→ **Description of the task**: Reproduce the entries below word for word, starting at the very beginning and going on through the line that contains "What is the difference between the highest". Leave the pictures out of your copy.

→ **Rendered chart images**:
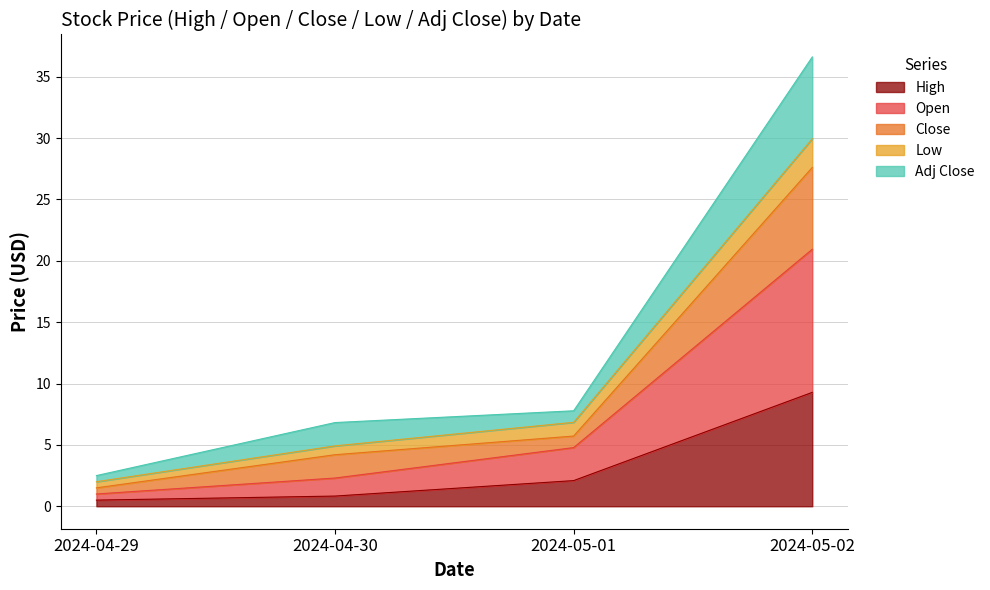

How many series are shown in this chart?

5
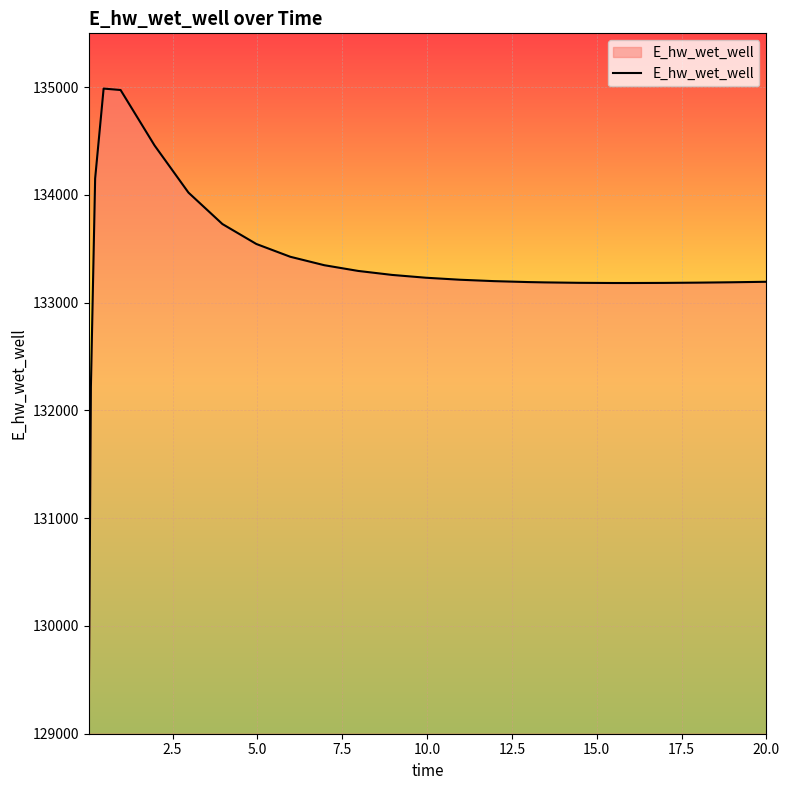

What is the smallest value displayed?

129204.0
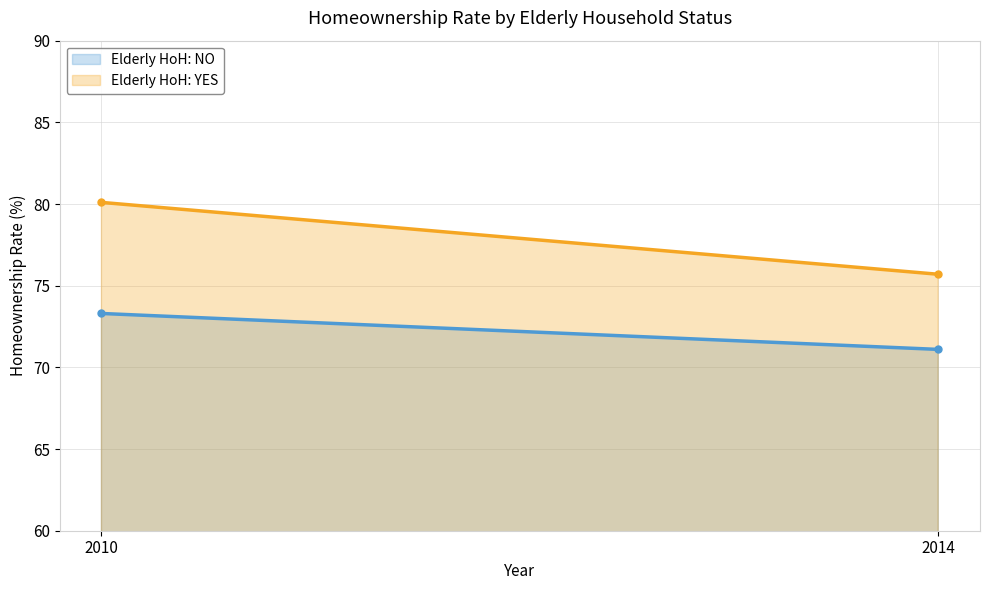

What is the value of the Elderly HoH: NO point at the 2nd from the left?

71.1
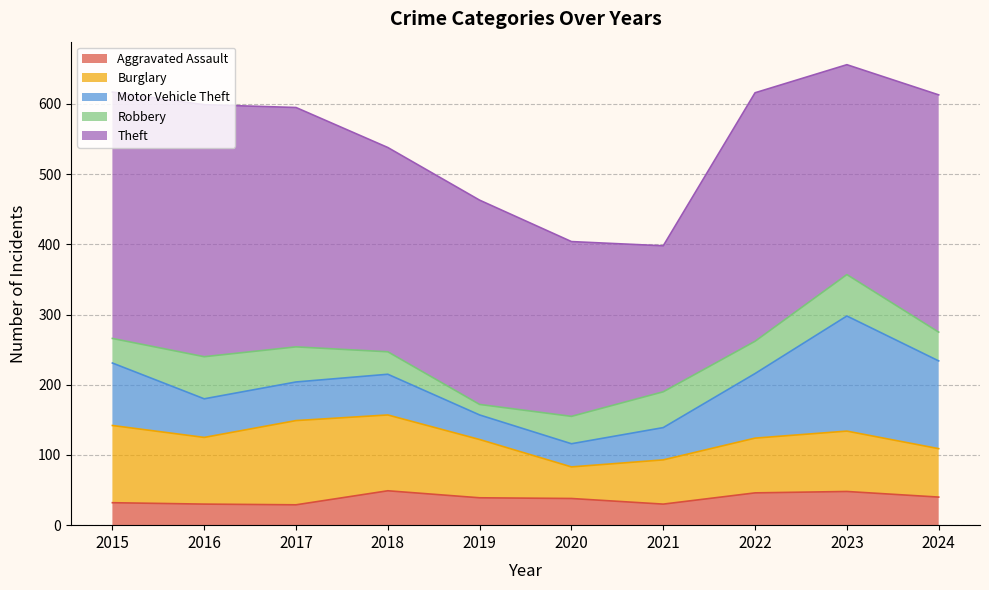

What is the difference between the maximum and second lowest values in the Burglary series?

57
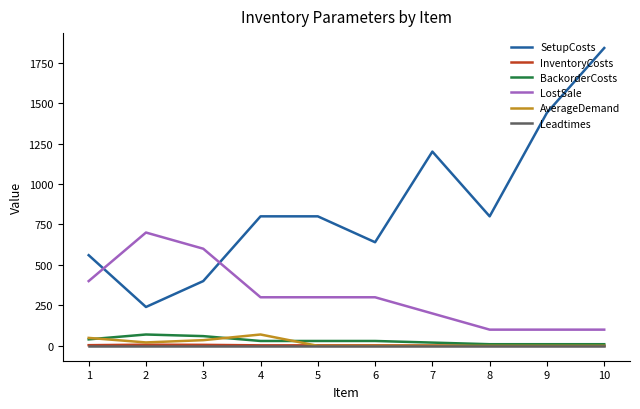

What is the difference between the highest and lowest values at 7?

1200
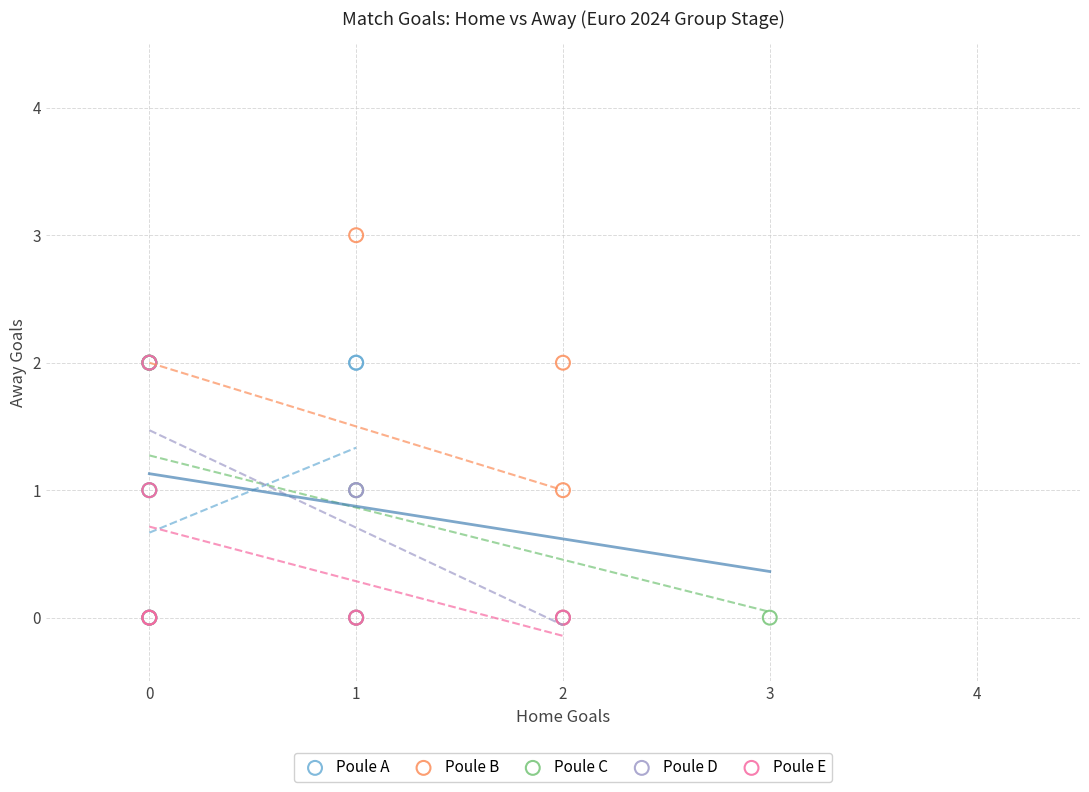

Which series has the widest spread of Y values?

Poule B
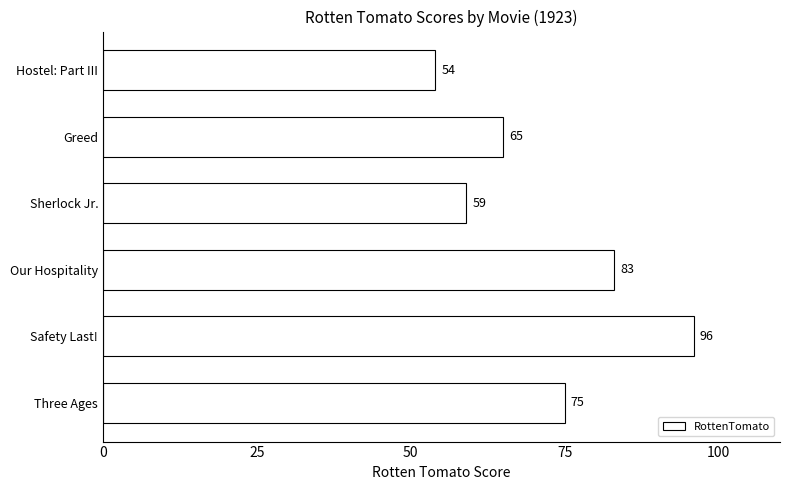

At which label is the value closest to 75?

Three Ages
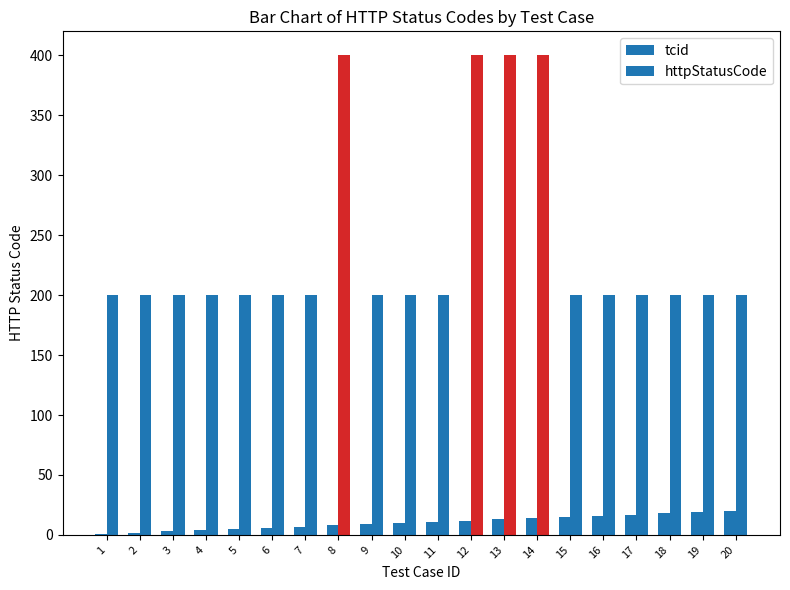

What is the value of the tcid bar at the 19th from the left?

19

→ **Response to this exercise**:
How many series are shown in this chart?

5

What is the smallest value displayed?

129204.0

What is the value of the Elderly HoH: NO point at the 2nd from the left?

71.1

What is the difference between the maximum and second lowest values in the Burglary series?

57

What is the difference between the highest and lowest values at 7?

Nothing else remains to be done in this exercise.